Your second approach seems good, it will need patches on the client side so that if a priority pairing needs to happen it only uploads the battles which contain one of the priority bots. This filter will work fine for the 1v1 rumble as well.
Why don't we wait to update the client until this can be fixed too?
The only reason for upgrading earlier is that those two bugs are very annoying when running rumble client 7/24.
And it generally takes monthes for fnl to release a new version in normal cycle ;(
Anyway, since those two fixes are unrelated to robocode engine, one should expect no performance difference if we cherry pick the fix back to 1.9.2.5.

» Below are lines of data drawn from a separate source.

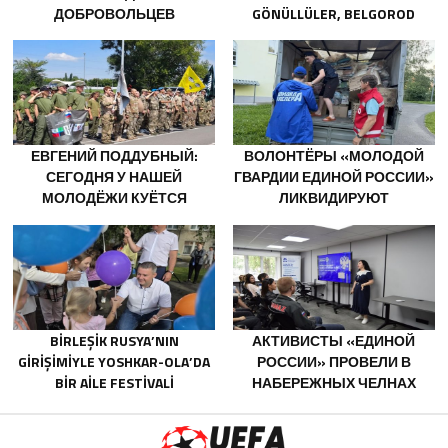
ДОБРОВОЛЬЦЕВ
GÖNÜLLÜLER, BELGOROD
БЕЛГОРОДСКОЙ ОБЛАСТИ
SAKINLERINE YANGIN
ЗА МУЖЕСТВО В СПАСЕНИИ
SÖNDÜRÜCÜLER VE
ПОСТРАДАВШИХ ОТ
JENERATÖRLER KONUSUNDA
ОБСТРЕЛОВ
YARDIMCI OLACAK
ЕВГЕНИЙ ПОДДУБНЫЙ:
ВОЛОНТЁРЫ «МОЛОДОЙ
СЕГОДНЯ У НАШЕЙ
ГВАРДИИ ЕДИНОЙ РОССИИ»
МОЛОДЁЖИ КУЁТСЯ
ЛИКВИДИРУЮТ
ХАРАКТЕР ПОБЕДИТЕЛЕЙ
ПОСЛЕДСТВИЯ ПАВОДКОВ
НА УРАЛЕ И ДАЛЬНЕМ
ВОСТОКЕ
BIRLEŞIK RUSYA’NIN
АКТИВИСТЫ «ЕДИНОЙ
GIRIŞIMIYLE YOSHKAR-OLA’DA
РОССИИ» ПРОВЕЛИ В
BIR AILE FESTIVALI
НАБЕРЕЖНЫХ ЧЕЛНАХ
DÜZENLENDI
ПРОСВЕТИТЕЛЬСКИЕ
МЕРОПРИЯТИЯ ДЛЯ
МОЛОДЫХ СПЕЦИАЛИСТОВ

Maybe we could release a special version of 1.9.2.5 for those running rumble 7/24, before the melee pairing fix is released.
Or, we may just ask fnl whether he could please release 1.9.3.4 soon after the meleerumble patch is applied.

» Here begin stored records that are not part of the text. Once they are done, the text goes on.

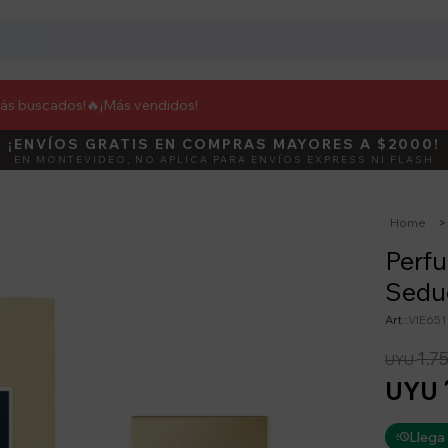
más buscados!🔥
¡Más vendidos!
¡ENVÍOS GRATIS EN COMPRAS MAYORES A $2000!
DEBUT
ACTIVÁ E
EN MONTEVIDEO, NO APLICA PARA ENVÍOS EXPRESS NI FLASH
Home
Perf
Seduc
VIE65
1.7
UYU
UYU
Llega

I patched robocode 1.9.2.5's roborumble by cherry-picking roborumble client fixes from 1.9.3.2 and 1.9.3.3
The patched roborumble.jar can be downloaded from:
https://drive.google.com/uc?export=download&id=12lu8H4SlpBxOFRF5L8_koU5j7Cla5BLj
This should check participants list more often preventing retired bots from being battled and submitted nullifying smart battles. And on unstable network it won't upload 80000 duplicate battles for a single pairing any more. (See pulsar.PulsarNano 0.2.4 and ad.last.Bottom 1.0)
I suspect we should separate roborumble version and robocode version (since they are weakly dependent) and get roborumble bug fixes quicker than robocode, since roborumble bugs are generally more serious, and roborumble fixes has nothing to do with the rest of robocode users.
Currently fixes in roborumble takes almost a year to be actually deployed.